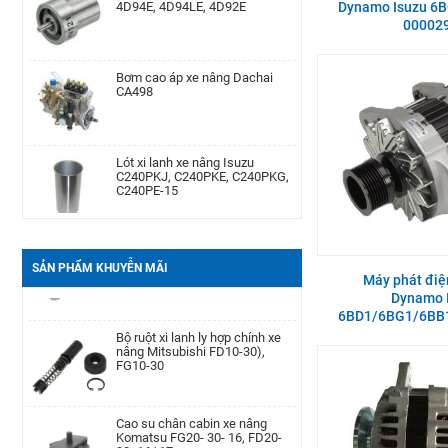
Dynamo Isuzu 6B
00002
Bơm cao áp xe nâng Dachai
Phớt may ơ bánh trước xe nâng
CA498
Komatsu Kom. FD20-
30/-11/-12/-14/-15/-16/-17,FG20-
30/-11/-12/-14/-15/-
Lót xi lanh xe nâng Isuzu
Cảm biến lọc dầu xe nâng TCM
C240PKJ, C240PKE, C240PKG,
TD27, QD32
C240PE-15
Bạc đạn chặn hông xe nâng
Bình dầu thắng xe nâng TCM
Komatsu FD20-30| -12 -16,
FD20-30Z5, FD10-18T12, FG10-
FB20-30EX8-11
18T12, FG20-30N5
SẢN PHẨM KHUYỄN MÃI
Máy phát điệ
Dynamo 
6BD1/6BG1/6BB1
Càng xe nâng Type II A type
Bộ ruột xi lanh ly hợp chính xe
100 * 40 * 1220
nâng Mitsubishi FD10-30),
FG10-30
Bình ắc quy xe nâng TCM FB30-
Cao su chân cabin xe nâng
7 TEU FB30
Komatsu FG20- 30- 16, FD20-
30- 16/ 17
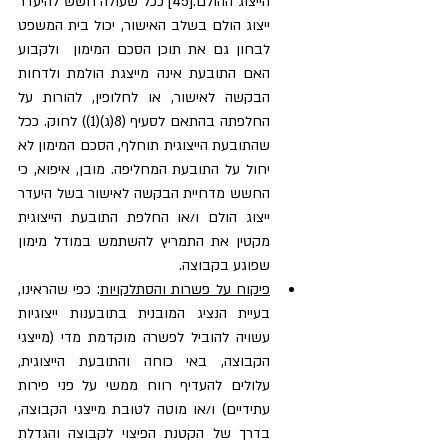
הייצוג ההולם.[45] ככל שעולה חשש להיעדר 
ייצוג הולם בשלב האישור, יכול בית המשפט 
לבחון גם את תוכן הסכם המימון  ולקבוע 
האם התובעת אינה מייצגת הולמת ולדחות 
הבקשה לאישור, או לחלופין, להורות על 
החלפתה בהתאם לסעיף (8(ג)(1)) לחוק. ככל 
שהתובעת הייצוגית תוחלף, הסכם המימון לא 
יחול על התובעת המחליפה. מובן, איפוא, כי 
החשש מדחיית הבקשה לאישור בשל היעדר 
ייצוג הולם ו/או החלפת התובעת הייצוגית 
מקטין את התמריץ להשתמש במודל מימון 
שפוגע בקבוצה.
פיקוח על פשרות והסתלקויות
: כפי שהראינו, 
בעיית הנציג המובנית בתובענות ייצוגיות 
עשויה להוביל לפשרה מוקדמת מדי (מייצגי 
הקבוצה, באי כוחה והתובעת הייצוגית, 
עלולים להעדיף רווח ממשי על פני פירות 
עתידיים) ו/או מוטה לטובת מייצגי הקבוצה, 
בדרך של הקטנת הפיצוי לקבוצה והגדלת 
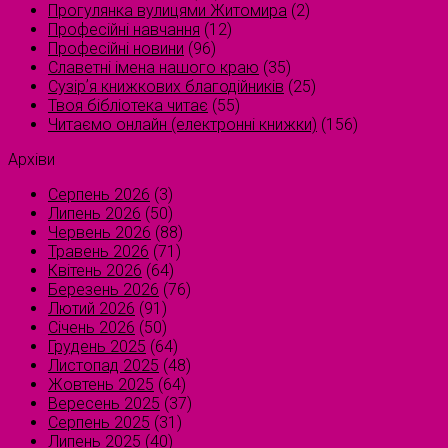
Прогулянка вулицями Житомира
(2)
Професійні навчання
(12)
Професійні новини
(96)
Славетні імена нашого краю
(35)
Сузірʼя книжкових благодійників
(25)
Твоя бібліотека читає
(55)
Читаємо онлайн (електронні книжки)
(156)
Архіви
Серпень 2026
(3)
Липень 2026
(50)
Червень 2026
(88)
Травень 2026
(71)
Квітень 2026
(64)
Березень 2026
(76)
Лютий 2026
(91)
Січень 2026
(50)
Грудень 2025
(64)
Листопад 2025
(48)
Жовтень 2025
(64)
Вересень 2025
(37)
Серпень 2025
(31)
Липень 2025
(40)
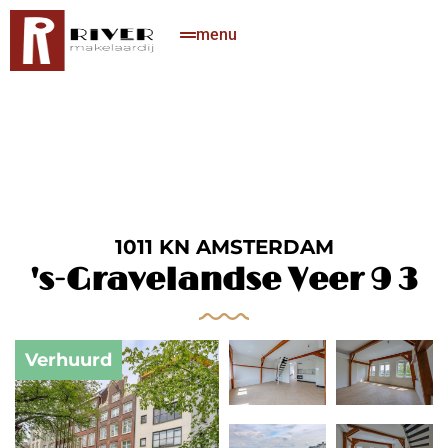
menu
1011 KN AMSTERDAM
's-Gravelandse Veer 9 3
Verhuurd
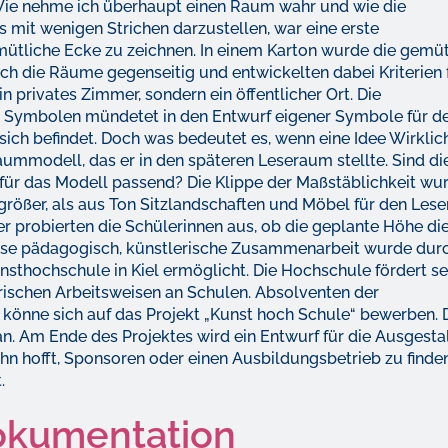
 Wie nehme ich überhaupt einen Raum wahr und wie die
 mit wenigen Strichen darzustellen, war eine erste
mütliche Ecke zu zeichnen. In einem Karton wurde die gemüt
ch die Räume gegenseitig und entwickelten dabei Kriterien 
 privates Zimmer, sondern ein öffentlicher Ort. Die
 Symbolen mündetet in den Entwurf eigener Symbole für d
r sich befindet. Doch was bedeutet es, wenn eine Idee Wirklic
ummodell, das er in den späteren Leseraum stellte. Sind di
ür das Modell passend? Die Klippe der Maßstäblichkeit wu
 größer, als aus Ton Sitzlandschaften und Möbel für den Les
r probierten die Schülerinnen aus, ob die geplante Höhe di
ese pädagogisch, künstlerische Zusammenarbeit wurde dur
sthochschule in Kiel ermöglicht. Die Hochschule fördert se
rischen Arbeitsweisen an Schulen. Absolventen der
önne sich auf das Projekt „Kunst hoch Schule“ bewerben. 
tan. Am Ende des Projektes wird ein Entwurf für die Ausgest
hn hofft, Sponsoren oder einen Ausbildungsbetrieb zu finden
.
okumentation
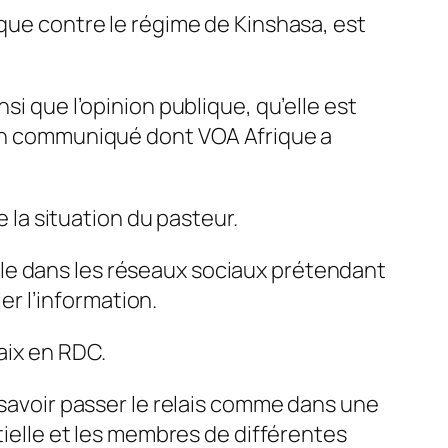
ique contre le régime de Kinshasa, est
si que l’opinion publique, qu’elle est
e un communiqué dont VOA Afrique a
e la situation du pasteur.
le dans les réseaux sociaux prétendant
ier l’information.
aix en RDC.
 savoir passer le relais comme dans une
tielle et les membres de différentes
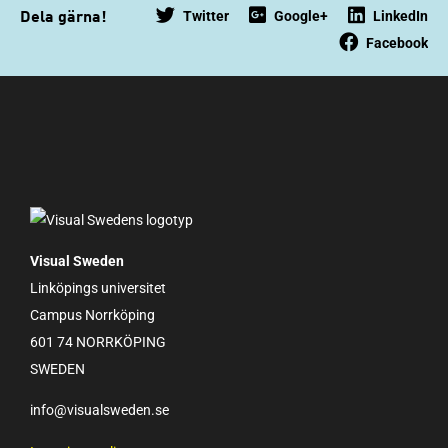
Twitter
Google+
LinkedIn
Dela gärna!
Facebook
Visual Sweden
Linköpings universitet
Campus Norrköping
601 74 NORRKÖPING
SWEDEN
info@visualsweden.se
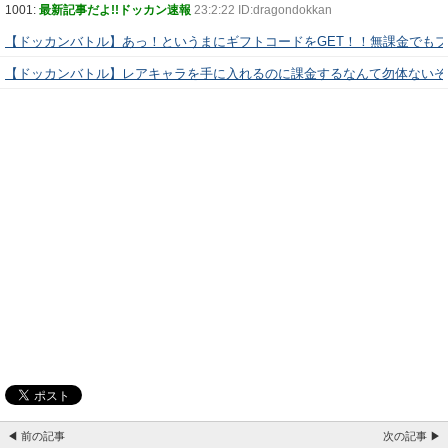
1001:
最新記事だよ!!ドッカン速報
23:2:22 ID:dragondokkan
【ドッカンバトル】あっ！というまにギフトコードをGET！！無課金でも
【ドッカンバトル】レアキャラを手に入れるのに課金するなんて勿体ないぞ
◀ 前の記事
次の記事 ▶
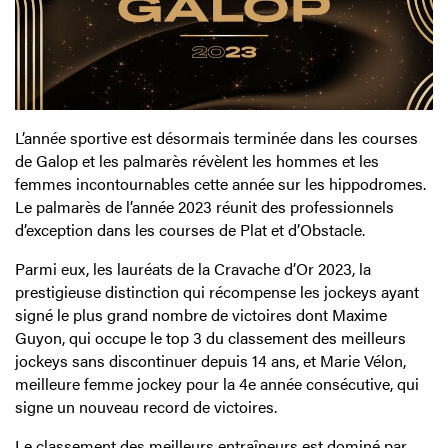
L’année sportive est désormais terminée dans les courses
de Galop et les palmarès révèlent les hommes et les
femmes incontournables cette année sur les hippodromes.
Le palmarès de l’année 2023 réunit des professionnels
d’exception dans les courses de Plat et d’Obstacle.
Parmi eux, les lauréats de la Cravache d’Or 2023, la
prestigieuse distinction qui récompense les jockeys ayant
signé le plus grand nombre de victoires dont Maxime
Guyon, qui occupe le top 3 du classement des meilleurs
jockeys sans discontinuer depuis 14 ans, et Marie Vélon,
meilleure femme jockey pour la 4e année consécutive, qui
signe un nouveau record de victoires.
Le classement des meilleurs entraîneurs est dominé par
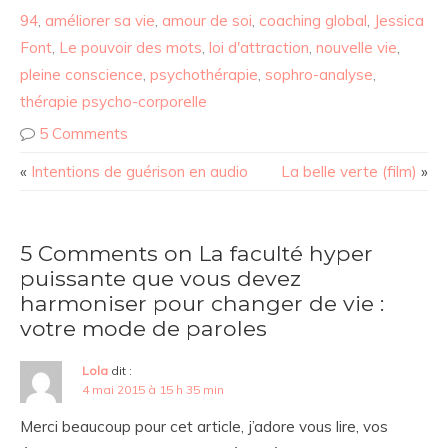
94
,
améliorer sa vie
,
amour de soi
,
coaching global
,
Jessica
Font
,
Le pouvoir des mots
,
loi d'attraction
,
nouvelle vie
,
pleine conscience
,
psychothérapie
,
sophro-analyse
,
thérapie psycho-corporelle
5 Comments
«
Intentions de guérison en audio
La belle verte (film)
»
5 Comments on La faculté hyper
puissante que vous devez
harmoniser pour changer de vie :
votre mode de paroles
Lola
dit :
4 mai 2015 à 15 h 35 min
Merci beaucoup pour cet article, j’adore vous lire, vos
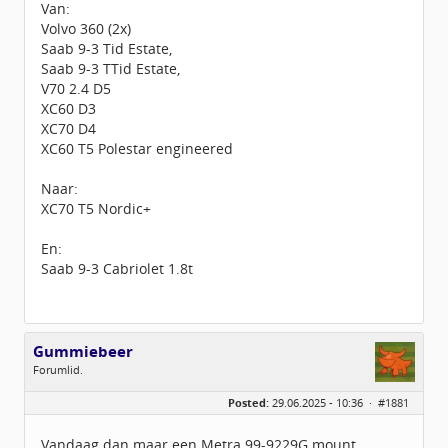
Van:
Volvo 360 (2x)
Saab 9-3 Tid Estate,
Saab 9-3 TTid Estate,
V70 2.4 D5
XC60 D3
XC70 D4
XC60 T5 Polestar engineered
Naar:
XC70 T5 Nordic+
En:
Saab 9-3 Cabriolet 1.8t
Gummiebeer
Forumlid.
Geslacht:
Posted:
29.06.2025 - 10:36 ·
#1881
Locatie:
Twente
Leeftijd:
46
Berichten:
241
Vandaag dan maar een Metra 99-9229G mount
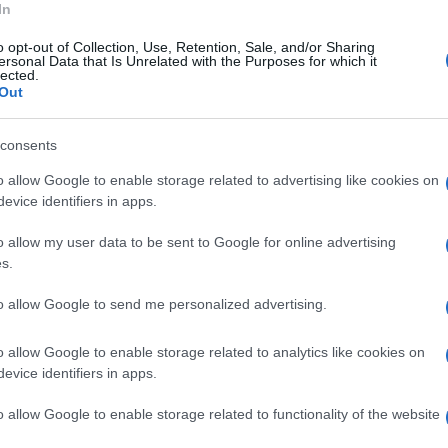
In
ma e i democratici erano quasi certi della
o opt-out of Collection, Use, Retention, Sale, and/or Sharing
ersonal Data that Is Unrelated with the Purposes for which it
lected.
Out
a è stata cattiva consigliera del presidente
arack Obama
avrebbe deciso di dare inizio
consents
oria
creando la “narrazione” di un’intesa
o allow Google to enable storage related to advertising like cookies on
minato il processo democratico americano.
evice identifiers in apps.
 stato spiegato chiaramente, ma il sospetto
toria è stata, infatti, fatta trapelare sui
o allow my user data to be sent to Google for online advertising
to giornalismo investigativo
intorno ad
s.
articoli – alcuni dei quali hanno fatto
to allow Google to send me personalized advertising.
a più alta onorificenza giornalistica
one sui network ostili a Donald Trump.
o allow Google to enable storage related to analytics like cookies on
evice identifiers in apps.
o allow Google to enable storage related to functionality of the website
ta il basso continuo della prima presidenza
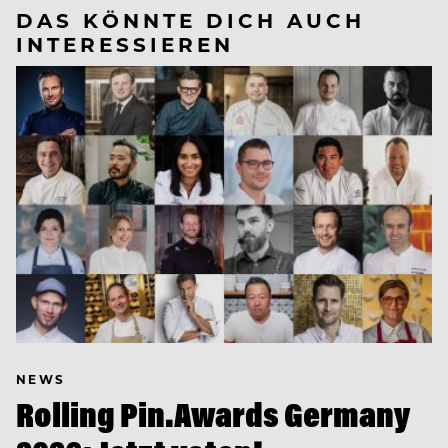
DAS KÖNNTE DICH AUCH
INTERESSIEREN
NEWS
Rolling Pin.Awards Germany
__________
■ REQUIRED ACTION
Copy the text of every record above line for line, without changing anything. Leave the pictures out of your answer.

■ ANSWER FOR THIS EXERCISE
Dynamo Isuzu 6B
00002
Bơm cao áp xe nâng Dachai
Phớt may ơ bánh trước xe nâng
CA498
Komatsu Kom. FD20-
30/-11/-12/-14/-15/-16/-17,FG20-
30/-11/-12/-14/-15/-
Lót xi lanh xe nâng Isuzu
Cảm biến lọc dầu xe nâng TCM
C240PKJ, C240PKE, C240PKG,
TD27, QD32
C240PE-15
Bạc đạn chặn hông xe nâng
Bình dầu thắng xe nâng TCM
Komatsu FD20-30| -12 -16,
FD20-30Z5, FD10-18T12, FG10-
FB20-30EX8-11
18T12, FG20-30N5
SẢN PHẨM KHUYỄN MÃI
Máy phát điệ
Dynamo 
6BD1/6BG1/6BB1
Càng xe nâng Type II A type
Bộ ruột xi lanh ly hợp chính xe
100 * 40 * 1220
nâng Mitsubishi FD10-30),
FG10-30
Bình ắc quy xe nâng TCM FB30-
Cao su chân cabin xe nâng
7 TEU FB30
Komatsu FG20- 30- 16, FD20-
30- 16/ 17
הייצוג ההולם.[45] ככל שעולה חשש להיעדר 
ייצוג הולם בשלב האישור, יכול בית המשפט 
לבחון גם את תוכן הסכם המימון  ולקבוע 
האם התובעת אינה מייצגת הולמת ולדחות 
הבקשה לאישור, או לחלופין, להורות על 
החלפתה בהתאם לסעיף (8(ג)(1)) לחוק. ככל 
שהתובעת הייצוגית תוחלף, הסכם המימון לא 
יחול על התובעת המחליפה. מובן, איפוא, כי 
החשש מדחיית הבקשה לאישור בשל היעדר 
ייצוג הולם ו/או החלפת התובעת הייצוגית 
מקטין את התמריץ להשתמש במודל מימון 
שפוגע בקבוצה.
פיקוח על פשרות והסתלקויות
: כפי שהראינו, 
בעיית הנציג המובנית בתובענות ייצוגיות 
עשויה להוביל לפשרה מוקדמת מדי (מייצגי 
הקבוצה, באי כוחה והתובעת הייצוגית, 
עלולים להעדיף רווח ממשי על פני פירות 
עתידיים) ו/או מוטה לטובת מייצגי הקבוצה, 
בדרך של הקטנת הפיצוי לקבוצה והגדלת 
Прогулянка вулицями Житомира
(2)
Професійні навчання
(12)
Професійні новини
(96)
Славетні імена нашого краю
(35)
Сузірʼя книжкових благодійників
(25)
Твоя бібліотека читає
(55)
Читаємо онлайн (електронні книжки)
(156)
Архіви
Серпень 2026
(3)
Липень 2026
(50)
Червень 2026
(88)
Травень 2026
(71)
Квітень 2026
(64)
Березень 2026
(76)
Лютий 2026
(91)
Січень 2026
(50)
Грудень 2025
(64)
Листопад 2025
(48)
Жовтень 2025
(64)
Вересень 2025
(37)
Серпень 2025
(31)
Липень 2025
(40)
menu
1011 KN AMSTERDAM
's-Gravelandse Veer 9 3
Verhuurd
 Wie nehme ich überhaupt einen Raum wahr und wie die
 mit wenigen Strichen darzustellen, war eine erste
mütliche Ecke zu zeichnen. In einem Karton wurde die gemüt
ch die Räume gegenseitig und entwickelten dabei Kriterien 
 privates Zimmer, sondern ein öffentlicher Ort. Die
 Symbolen mündetet in den Entwurf eigener Symbole für d
r sich befindet. Doch was bedeutet es, wenn eine Idee Wirklic
ummodell, das er in den späteren Leseraum stellte. Sind di
ür das Modell passend? Die Klippe der Maßstäblichkeit wu
 größer, als aus Ton Sitzlandschaften und Möbel für den Les
r probierten die Schülerinnen aus, ob die geplante Höhe di
ese pädagogisch, künstlerische Zusammenarbeit wurde dur
sthochschule in Kiel ermöglicht. Die Hochschule fördert se
rischen Arbeitsweisen an Schulen. Absolventen der
önne sich auf das Projekt „Kunst hoch Schule“ bewerben. 
tan. Am Ende des Projektes wird ein Entwurf für die Ausgest
hn hofft, Sponsoren oder einen Ausbildungsbetrieb zu finden
.
okumentation
ique contre le régime de Kinshasa, est
si que l’opinion publique, qu’elle est
e un communiqué dont VOA Afrique a
e la situation du pasteur.
le dans les réseaux sociaux prétendant
ier l’information.
aix en RDC.
 savoir passer le relais comme dans une
tielle et les membres de différentes
Twitter
Google+
LinkedIn
Dela gärna!
Facebook
Visual Sweden
Linköpings universitet
Campus Norrköping
601 74 NORRKÖPING
SWEDEN
info@visualsweden.se
1001:
最新記事だよ!!ドッカン速報
23:2:22 ID:dragondokkan
【ドッカンバトル】あっ！というまにギフトコードをGET！！無課金でも
【ドッカンバトル】レアキャラを手に入れるのに課金するなんて勿体ないぞ
◀ 前の記事
次の記事 ▶
L’année sportive est désormais terminée dans les courses
de Galop et les palmarès révèlent les hommes et les
femmes incontournables cette année sur les hippodromes.
Le palmarès de l’année 2023 réunit des professionnels
d’exception dans les courses de Plat et d’Obstacle.
Parmi eux, les lauréats de la Cravache d’Or 2023, la
prestigieuse distinction qui récompense les jockeys ayant
signé le plus grand nombre de victoires dont Maxime
Guyon, qui occupe le top 3 du classement des meilleurs
jockeys sans discontinuer depuis 14 ans, et Marie Vélon,
meilleure femme jockey pour la 4e année consécutive, qui
signe un nouveau record de victoires.
Le classement des meilleurs entraîneurs est dominé par
94
,
améliorer sa vie
,
amour de soi
,
coaching global
,
Jessica
Font
,
Le pouvoir des mots
,
loi d'attraction
,
nouvelle vie
,
pleine conscience
,
psychothérapie
,
sophro-analyse
,
thérapie psycho-corporelle
5 Comments
«
Intentions de guérison en audio
La belle verte (film)
»
5 Comments on La faculté hyper
puissante que vous devez
harmoniser pour changer de vie :
votre mode de paroles
Lola
dit :
4 mai 2015 à 15 h 35 min
Merci beaucoup pour cet article, j’adore vous lire, vos
Van:
Volvo 360 (2x)
Saab 9-3 Tid Estate,
Saab 9-3 TTid Estate,
V70 2.4 D5
XC60 D3
XC70 D4
XC60 T5 Polestar engineered
Naar:
XC70 T5 Nordic+
En:
Saab 9-3 Cabriolet 1.8t
Gummiebeer
Forumlid.
Geslacht:
Posted:
29.06.2025 - 10:36 ·
#1881
Locatie:
Twente
Leeftijd:
46
Berichten:
241
Vandaag dan maar een Metra 99-9229G mount
In
ma e i democratici erano quasi certi della
o opt-out of Collection, Use, Retention, Sale, and/or Sharing
ersonal Data that Is Unrelated with the Purposes for which it
lected.
Out
a è stata cattiva consigliera del presidente
arack Obama
avrebbe deciso di dare inizio
consents
oria
creando la “narrazione” di un’intesa
o allow Google to enable storage related to advertising like cookies on
minato il processo democratico americano.
evice identifiers in apps.
 stato spiegato chiaramente, ma il sospetto
toria è stata, infatti, fatta trapelare sui
o allow my user data to be sent to Google for online advertising
to giornalismo investigativo
intorno ad
s.
articoli – alcuni dei quali hanno fatto
to allow Google to send me personalized advertising.
a più alta onorificenza giornalistica
one sui network ostili a Donald Trump.
o allow Google to enable storage related to analytics like cookies on
evice identifiers in apps.
o allow Google to enable storage related to functionality of the website
ta il basso continuo della prima presidenza
DAS KÖNNTE DICH AUCH
INTERESSIEREN
NEWS
Rolling Pin.Awards Germany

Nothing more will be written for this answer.